As practical as she insisted on being, she also left room for spirituality to surprise her. Her cultural background included Buddhism and ancestor worship. On multiple occasions she also consulted psychics and palm readers, one of whom detected her traumatic past – she didn't learn the full story of her grandmother's attempt to have her killed until she was 28. Ghosts and spirits were a serious topic of discussion in this family; early in the book she matter-of-factly reports that her daughter Belle saw ghosts in the house they rented near Beverly Hills while she was recovering from surgery.
This memoir is painfully honest in places, as when Julie admits to hating people who have her same diagnosis but have been cured. There's no Superwoman mask here; when she is angry, bitter, or has dark thoughts, she says so. Yet she also finds moments of hope and happiness in cooking, having deep conversations, and experiencing wonder in natural settings like on a vacation to the Galápagos Islands. She can even summon up the spirit to joke with Josh about the "Slutty Second Wife" she imagines replacing her soon.
It's worth noting that Julie did not perhaps have a typical cancer experience. Wealth and connections allowed her to get strings pulled. She avoided wait times, got into medical trials, and paid for a lab to culture her cancer cells in fruit flies to try to develop personalized treatment. She acknowledges how lucky she was to live near Memorial Sloan Kettering, a top cancer center in New York City, and she was also fortunate to never have to work again after her diagnosis. More often, cancer represents a heavy financial burden for its sufferers.
The book resembles a set of journal entries or thematic essays, written at various times over her five years with cancer. Although the contents are grouped chronologically, the order of the pieces under the year headings can seem random. Also, some stories are told more than once, particularly in the final chapters as she starts summing up her life. An editor might have combined or cut some passages to avoid that repetitiveness.
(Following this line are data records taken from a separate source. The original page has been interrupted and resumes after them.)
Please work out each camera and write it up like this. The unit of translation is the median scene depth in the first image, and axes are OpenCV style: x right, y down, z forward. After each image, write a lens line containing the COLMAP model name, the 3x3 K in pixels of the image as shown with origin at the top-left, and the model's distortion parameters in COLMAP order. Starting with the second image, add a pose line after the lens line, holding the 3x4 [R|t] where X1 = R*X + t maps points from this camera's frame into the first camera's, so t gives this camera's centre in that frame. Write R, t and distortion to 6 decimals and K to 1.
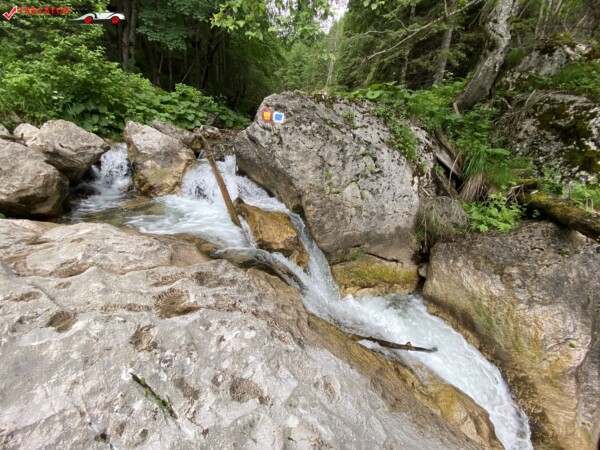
lens RADIAL K [[241.9, 0, 299.3], [0, 241.9, 227.4], [0, 0, 1]] dist [0.017644, -0.018962]
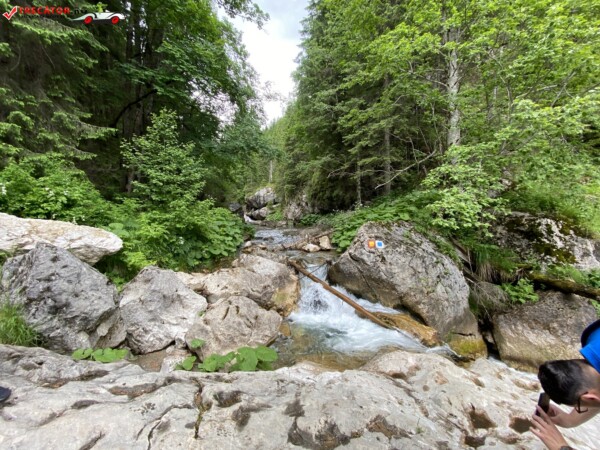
lens RADIAL K [[241.9, 0, 297.7], [0, 241.9, 222.9], [0, 0, 1]] dist [0.017644, -0.018962]
pose [[0.959486, -0.084957, 0.268642, -0.904615], [0.169517, 0.935649, -0.309555, -0.203559], [-0.225056, 0.342553, 0.912144, -0.241313]]
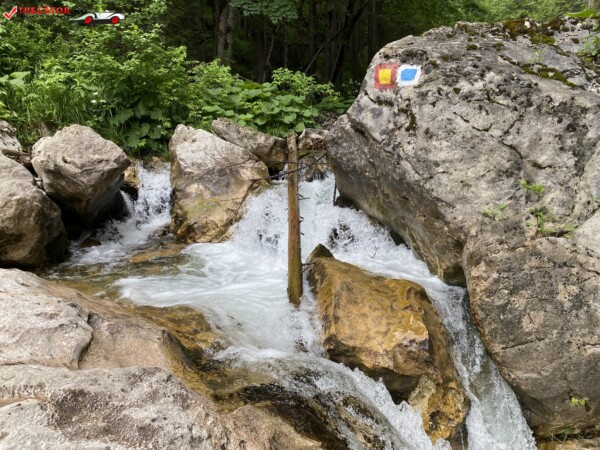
lens RADIAL K [[457.3, 0, 291.6], [0, 457.3, 222.3], [0, 0, 1]] dist [0.030866, -0.028991]
pose [[0.890934, -0.010903, -0.454003, 0.107953], [-0.088027, 0.976606, -0.196196, 0.013651], [0.445521, 0.214762, 0.869131, 0.190751]]
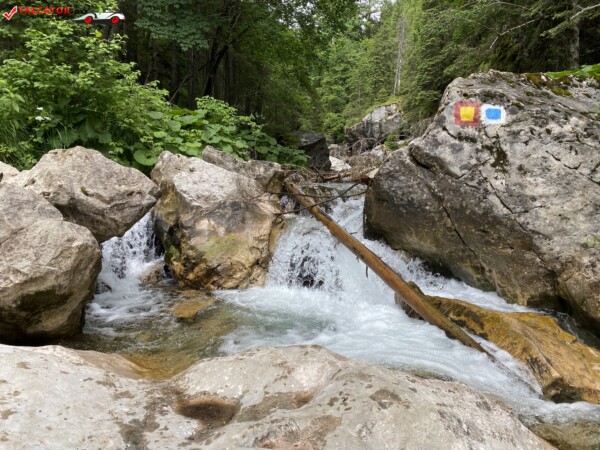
lens RADIAL K [[457.3, 0, 293.9], [0, 457.3, 221.9], [0, 0, 1]] dist [0.030866, -0.028991]
pose [[0.993556, -0.058624, -0.097007, -0.395166], [0.029730, 0.960680, -0.276063, -0.002456], [0.109376, 0.271400, 0.956232, 0.127349]]
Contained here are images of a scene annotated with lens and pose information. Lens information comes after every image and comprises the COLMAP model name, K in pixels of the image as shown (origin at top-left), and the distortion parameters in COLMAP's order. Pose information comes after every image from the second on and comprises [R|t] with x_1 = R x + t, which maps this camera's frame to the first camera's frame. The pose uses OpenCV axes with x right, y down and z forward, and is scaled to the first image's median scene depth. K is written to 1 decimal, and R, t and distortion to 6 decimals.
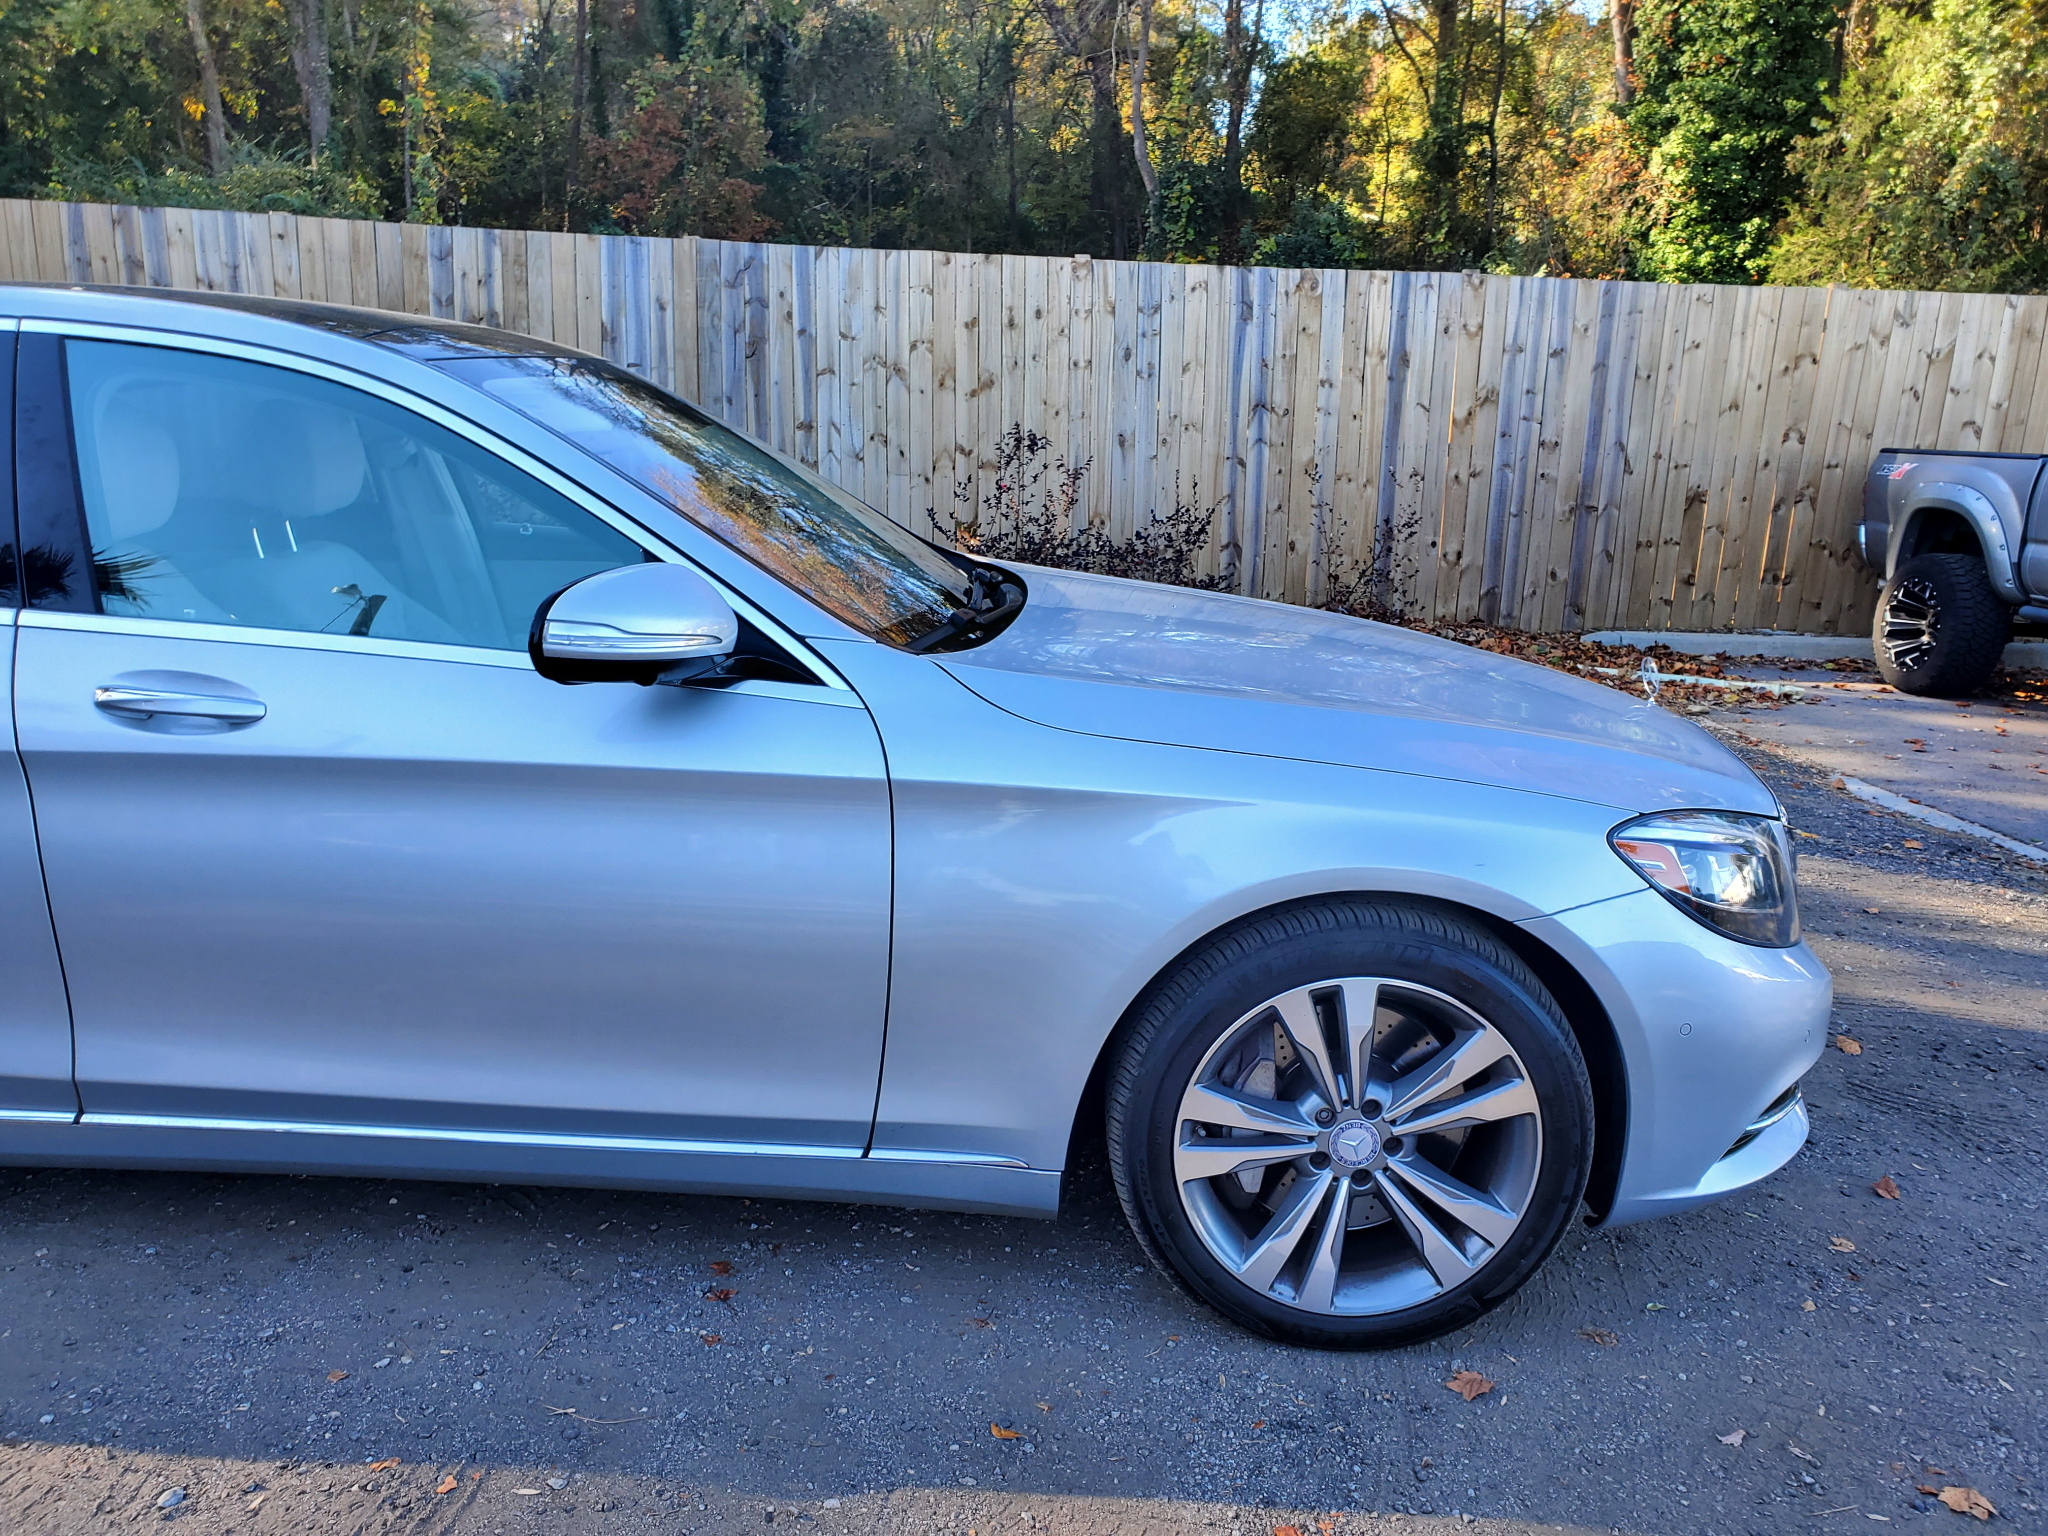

All the same, I appreciated the way she characterizes life as a miracle and writes of how loved and valued she felt throughout her cancer experience – a reversal of the worthlessness her disability once made her feel. In alternating between hope and horror, anger and awe, The Unwinding of a Miracle feels true to life. A pair of letters, one written to her daughters and another to her husband, are particularly wrenching, as is the epilogue Joshua Williams wrote in June 2018, three months after Julie died at age 42. This posthumous memoir stands as a testament to a remarkable life of overcoming adversity, asking questions, and appreciating beauty wherever it's found.